-- Opening Marker --

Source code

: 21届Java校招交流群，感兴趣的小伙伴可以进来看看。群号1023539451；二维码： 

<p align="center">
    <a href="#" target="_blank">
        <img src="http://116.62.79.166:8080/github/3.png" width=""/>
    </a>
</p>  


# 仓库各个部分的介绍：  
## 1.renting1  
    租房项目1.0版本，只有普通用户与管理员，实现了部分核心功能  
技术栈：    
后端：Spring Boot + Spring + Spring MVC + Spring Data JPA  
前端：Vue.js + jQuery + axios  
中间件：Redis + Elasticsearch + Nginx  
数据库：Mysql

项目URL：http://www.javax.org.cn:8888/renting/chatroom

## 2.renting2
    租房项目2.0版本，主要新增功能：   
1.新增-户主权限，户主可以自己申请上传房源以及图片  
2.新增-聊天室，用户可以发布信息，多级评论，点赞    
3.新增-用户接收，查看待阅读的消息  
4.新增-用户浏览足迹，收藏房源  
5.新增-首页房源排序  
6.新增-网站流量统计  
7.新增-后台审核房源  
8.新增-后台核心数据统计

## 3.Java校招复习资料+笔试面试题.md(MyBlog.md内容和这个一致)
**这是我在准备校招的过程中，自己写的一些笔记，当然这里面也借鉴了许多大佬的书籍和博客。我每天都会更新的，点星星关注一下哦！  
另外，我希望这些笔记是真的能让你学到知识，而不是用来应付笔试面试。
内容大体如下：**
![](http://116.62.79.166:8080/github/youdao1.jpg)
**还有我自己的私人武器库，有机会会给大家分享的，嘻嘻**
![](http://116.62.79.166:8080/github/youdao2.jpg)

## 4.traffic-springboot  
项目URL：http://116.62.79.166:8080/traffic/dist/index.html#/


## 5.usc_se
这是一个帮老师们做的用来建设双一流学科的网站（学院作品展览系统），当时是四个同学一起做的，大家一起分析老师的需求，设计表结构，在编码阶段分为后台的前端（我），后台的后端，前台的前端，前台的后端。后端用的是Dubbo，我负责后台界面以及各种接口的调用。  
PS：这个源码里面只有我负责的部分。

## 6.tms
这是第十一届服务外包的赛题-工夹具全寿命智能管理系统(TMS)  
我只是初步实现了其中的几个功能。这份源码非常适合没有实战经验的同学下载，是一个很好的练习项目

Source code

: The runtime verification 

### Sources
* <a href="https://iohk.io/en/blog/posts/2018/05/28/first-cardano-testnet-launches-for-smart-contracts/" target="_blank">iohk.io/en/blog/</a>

-- Closing Marker --

• [YOUR GOAL]
Copy each entry exactly.

• [YOUR RESPONSE]
Source code

: 21届Java校招交流群，感兴趣的小伙伴可以进来看看。群号1023539451；二维码： 

<p align="center">
    <a href="#" target="_blank">
        <img src="http://116.62.79.166:8080/github/3.png" width=""/>
    </a>
</p>  


# 仓库各个部分的介绍：  
## 1.renting1  
    租房项目1.0版本，只有普通用户与管理员，实现了部分核心功能  
技术栈：    
后端：Spring Boot + Spring + Spring MVC + Spring Data JPA  
前端：Vue.js + jQuery + axios  
中间件：Redis + Elasticsearch + Nginx  
数据库：Mysql

项目URL：http://www.javax.org.cn:8888/renting/chatroom

## 2.renting2
    租房项目2.0版本，主要新增功能：   
1.新增-户主权限，户主可以自己申请上传房源以及图片  
2.新增-聊天室，用户可以发布信息，多级评论，点赞    
3.新增-用户接收，查看待阅读的消息  
4.新增-用户浏览足迹，收藏房源  
5.新增-首页房源排序  
6.新增-网站流量统计  
7.新增-后台审核房源  
8.新增-后台核心数据统计

## 3.Java校招复习资料+笔试面试题.md(MyBlog.md内容和这个一致)
**这是我在准备校招的过程中，自己写的一些笔记，当然这里面也借鉴了许多大佬的书籍和博客。我每天都会更新的，点星星关注一下哦！  
另外，我希望这些笔记是真的能让你学到知识，而不是用来应付笔试面试。
内容大体如下：**
![](http://116.62.79.166:8080/github/youdao1.jpg)
**还有我自己的私人武器库，有机会会给大家分享的，嘻嘻**
![](http://116.62.79.166:8080/github/youdao2.jpg)

## 4.traffic-springboot  
项目URL：http://116.62.79.166:8080/traffic/dist/index.html#/


## 5.usc_se
这是一个帮老师们做的用来建设双一流学科的网站（学院作品展览系统），当时是四个同学一起做的，大家一起分析老师的需求，设计表结构，在编码阶段分为后台的前端（我），后台的后端，前台的前端，前台的后端。后端用的是Dubbo，我负责后台界面以及各种接口的调用。  
PS：这个源码里面只有我负责的部分。

## 6.tms
这是第十一届服务外包的赛题-工夹具全寿命智能管理系统(TMS)  
我只是初步实现了其中的几个功能。这份源码非常适合没有实战经验的同学下载，是一个很好的练习项目

Source code

: The runtime verification 

### Sources
* <a href="https://iohk.io/en/blog/posts/2018/05/28/first-cardano-testnet-launches-for-smart-contracts/" target="_blank">iohk.io/en/blog/</a>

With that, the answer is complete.